Could you repeat, word for word, only the lines from the one containing "persbericht of exclusief aangeboden aan een" through the final line of the records below?

[[ RECORDED INFORMATION, beginning ]]

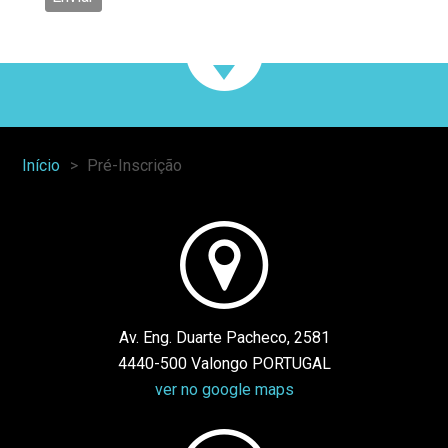
Início
Pré-Inscrição
You
are
here:
Av. Eng. Duarte Pacheco, 2581
4440-500 Valongo PORTUGAL
ver no google maps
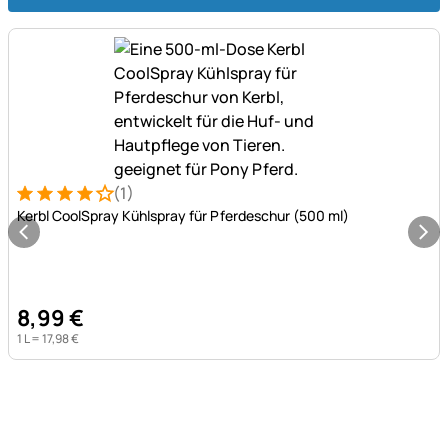
(1)
Bewertung: 4 von 5 (1 Bewertungen)
1 Bewertung
Kerbl CoolSpray Kühlspray für Pferdeschur (500 ml)
8
,
99
€
1 L =
17
,
98
€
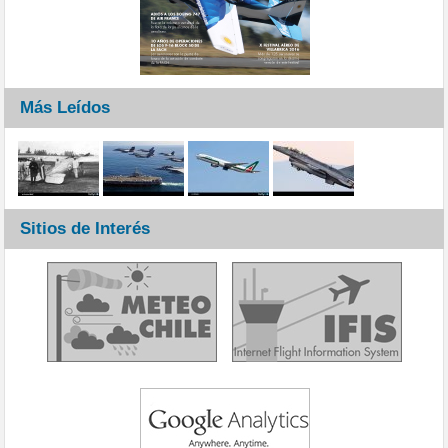
Más Leídos
Sitios de Interés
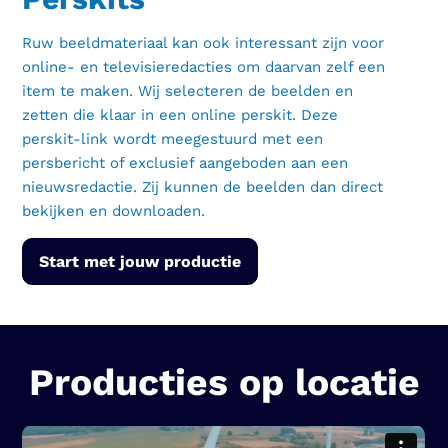
Ruw beeldmateriaal kan ook interessant zijn voor
online- en televisieredacties om daarvan zelf een
item te maken. Wij selecteren de beelden en
zetten die klaar in een online perskit. Deze
perskit-link wordt meegestuurd met een
persbericht of exclusief aangeboden aan een
nieuwsredactie. Zij kunnen de beelden dan direct
bekijken en downloaden.
Start met jouw productie
Producties op locatie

[[ RECORDED INFORMATION, end ]]

SOLUTION TO THE PROBLEM
persbericht of exclusief aangeboden aan een
nieuwsredactie. Zij kunnen de beelden dan direct
bekijken en downloaden.
Start met jouw productie
Producties op locatie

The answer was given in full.